Later, everything I felt seemed newer, more special, than it had in a long, long time. The quiet, night air, the slam of the heavy door, the worn, green, carpeted stairs, the musty hallway, and finally bed. Eventually I even went back to school and saw the people I had been running away from. “Running ahead of,” I had thought. I had watched them grow up, terrified. I never spoke a word of how much I had hated them, how much I loved them, how dearly I used to pray, and still pray, we haven’t utterly destroyed ourselves. Our word was lonely, it was what we were made of, and it drove us together. Lonelier than words could convey, so we latched onto each other, parasites. My first day back we finally admitted we each had some capacity for emotion, we were more than apathy in high heels and sweatshirts. We were capable of love and some dynamic changed slightly. We felt so clean and brave, so complete and ready for the world. It lingered for a while but I learned to lock it away again. We still scatter sometimes, to avoid emotion, when we reach too close to whatever is in our minds that draws us together. But we’re intact, no longer crumbling, only stretching and discovering our own elasticity.

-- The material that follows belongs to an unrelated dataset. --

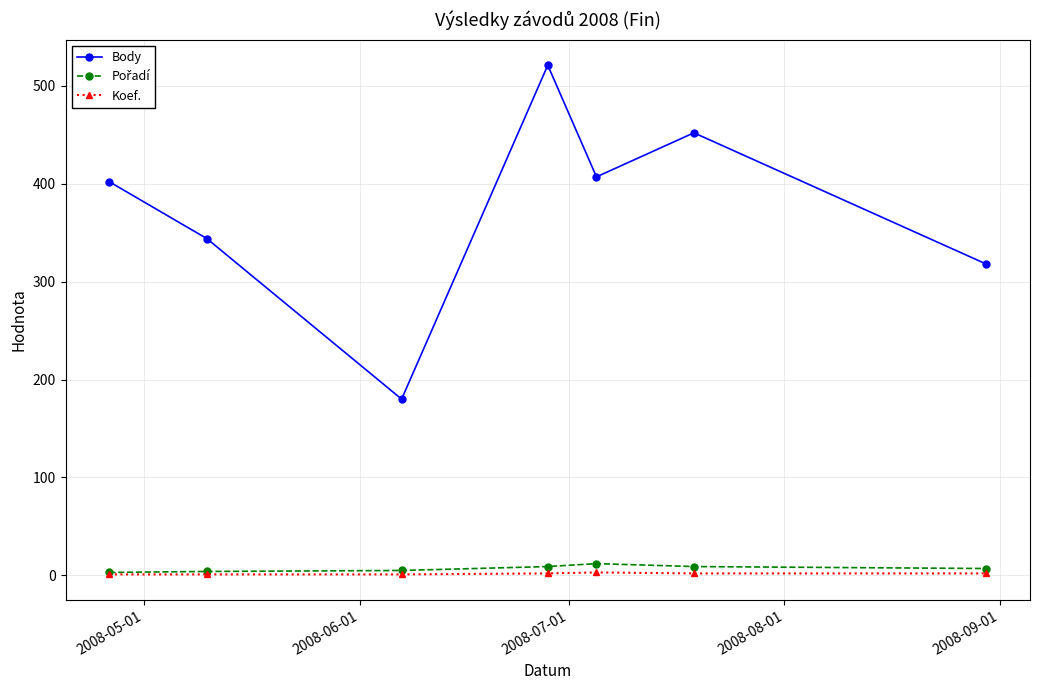

How many values in the Body series are below 402?

3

Over time I could accept that I was not guilty of all crimes, I was not beyond forgiveness, from others and from myself. I still cringe when I think about It but the one thing I can say I’m proud of is this; I didn’t need rhymes or music. I didn’t need scented candles or prayers or a How-To manual. I was sort of, a little bit Brave once. It hurt but I survived and was loved all the more for it. Sometimes I wonder if I’m only collecting things that don’t belong, adding difficulty in some selfish, heroic effort. All I have to do now is look at their faces and those fears are quelled. They force me to be honest. They make me hopeful and courageous. I had taken sheepish steps back and spent three years alone, pretending to be with them. I had a lot of time to make up for.
“I still maintain I was never suicidal,” I write in the blank, new notebook, “Just hateful and desperate and confused. I bolted like any terrified animal.” The nightmares have stopped and no one brings up that night, except for an occasional joke. I’ve realized there is no shame in being a little erratic, no guilt in being confused. I can write again. I can write again, like never before. It’s a feeling like being severely crippled and then released, all of a sudden. I would hesitate to say I’m at peace, but I do feel more love than I have felt in years. I feel more capable than I ever thought I could be. And when I look in the mirror, I don’t think of smashing the glass or lighting something on fire, just to see something break. I just blink a few times, always startled to still be here, and think to myself, “I’m really not so bad.” And then I move on, unshaken, undisturbed, no longer haunted. Sometimes we need help, we need to be able to rely on others and that was a hard lesson to learn. I can’t, as strange as it may seem, just pack a suitcase and get on a bus and live happily ever after. What I can do is stranger and much more difficult. I can take deep breaths and banish my self-hatred. I can tell the people who care for me how much I love them and, coincidently, how much I need them. I can forgive almost anything and admit a mistake. I can accept that I am only human and sometimes that is just enough. I can be my own hero, with all the responsibility and strength the word implies.